POISON IDEA - Legacy of dysfunction LP Review
Format(e): 
CD, LP
Genre: 
Hardcore, HC-Punk

POISON IDEA

Legacy of dysfunction LP
9

Das Testament nach dem Testament. „Latest Will And Testament“, 2006 auf FAREWELL (!) Records erschienen, läutete vermeintlich den Abschied ein, der Pig Champion ging physisch und endgültig von Bord (seinen „Last Stand“ hatte er bereits 1993 bei der letzten Show bzw. 1996 auf dem gleichnamigen Tonträger). Rest in Booze and Vinyl, Tom. Schlagzeuger Steve,Thee Slayer Hippie, übt sich schwer auf Droge als Apothekenräuber. Nicht wirklich erfolgreich, die Justiz nimmt ihn aus dem Rennen.

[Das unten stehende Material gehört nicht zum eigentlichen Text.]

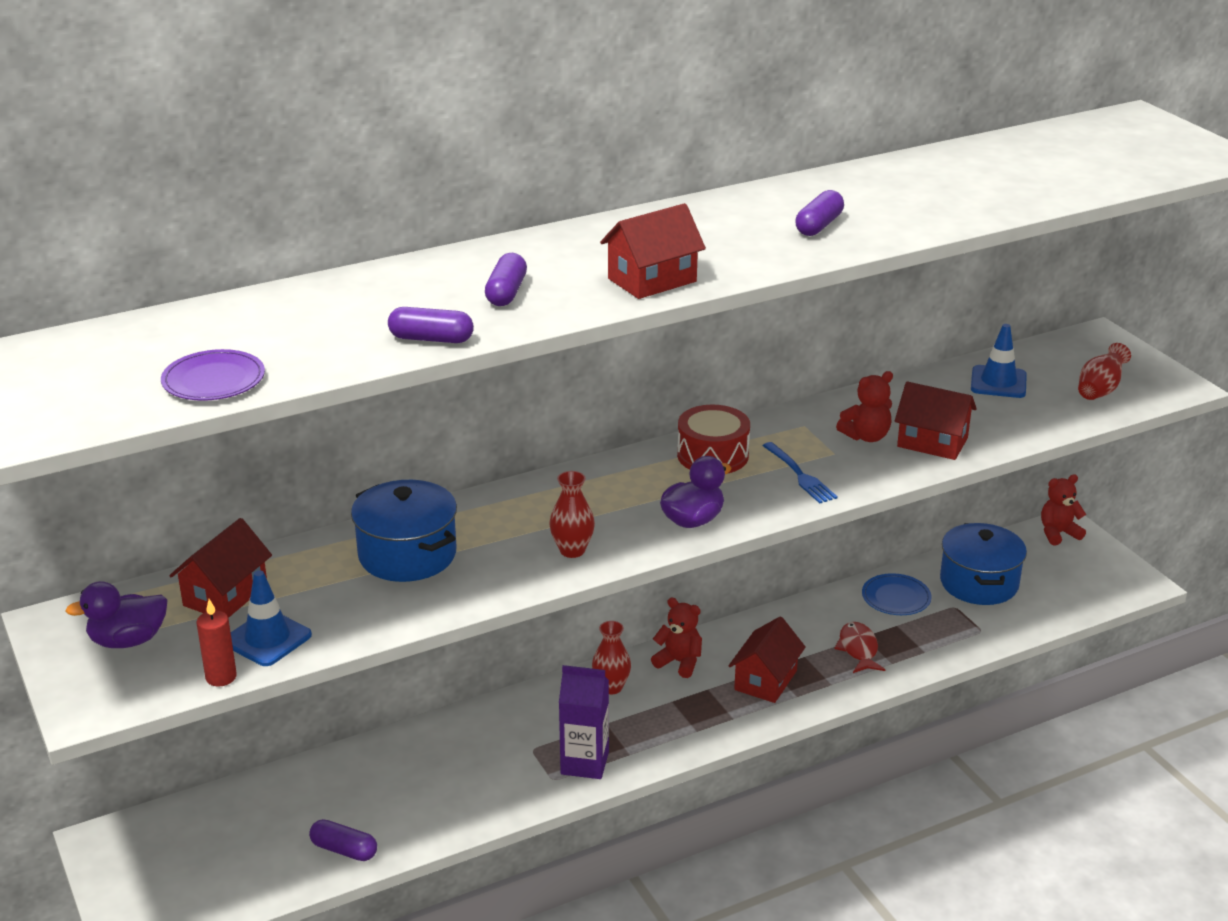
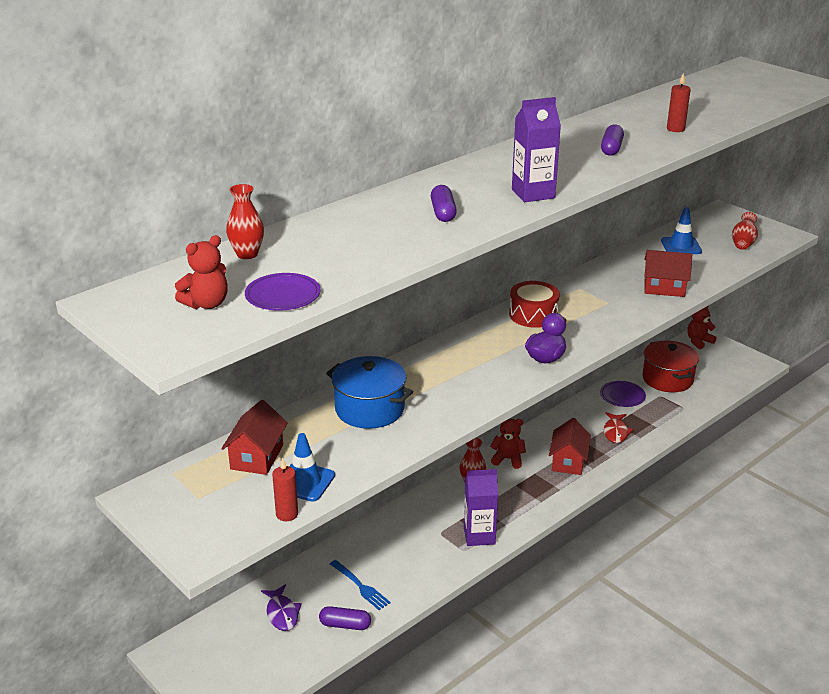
camera: 15 degrees left, 0 degrees up
purple duck [66,581,168,648] -> none
purple capsule [388,307,474,343] -> none
red vase [549,471,595,558] -> red vase moved to [226,184,264,259]
red house [600,203,706,299] -> purple carton [512,97,561,202]
blue fork [763,442,838,503] -> blue fork moved to [330,560,391,610]
red fish [835,622,885,673] -> red fish turned 150 degrees counterclockwise [604,412,634,443]
red teddy bear [836,371,893,442] -> red teddy bear moved to [175,235,228,309]
blue plate [862,573,932,615] -> purple plate [600,381,646,407]
blue pot [940,523,1027,605] -> red pot [642,341,699,392]
none -> purple fish [261,584,302,631]
none -> red candle [667,73,691,132]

P.I.-Frontmann Jerry A. bleibt dennoch am Ball, der letzte Wille wird außer Kraft gesetzt. Weiter mit neuer Crew und neuem Plan: „Confuse and conquer“. 2015 erschienen. 2016 setzt das Live-Monster „Company Party“ einen weiteren (aber nicht endgültigen) Schlußpunkt unter die Longplay-Diskographie, ein erneutes Testament. Eigene Classics mit den richtigen Covern kombiniert: „I Don't Care About You“ (FEAR), aus „We will rock you“ wird der „Zanzibar Stomp“.

2017: Die Band hat sich (mal wieder) aufgelöst. Schluß, Aus, Sense? Nicht mit Jerry…Zäher Hund. Der Knochen bleibt nicht lange auf der Strasse liegen. Nach dem Finale wird der Vorhang im Dezember 2017 nochmals in Brand gesteckt: „Legacy Of Dysfunction“ bringt das Bild zum Ton, die Bandhistory mit Live-Footage, seltenen Photos, Interviews (von Fat Mike, Keith Morris bis MDC-Dave etc.); ein zweiter Walroß-Superbowl ist ready to rumble. Wir erinnern uns: Als die erste P.I.-Doku, „Mating Walruses“, 1993 auf VHS erschien, hinterließ sie Frohsinn und Entsetzen. Staunende Bedenkenträger und überglückliche Punk Rocker. The real Jack-Ass, Dude. Kein MTV, kein doppelter Boden. Nur ganz viel hochprozentiges Blumenwasser. Und satt Feuer und Blut.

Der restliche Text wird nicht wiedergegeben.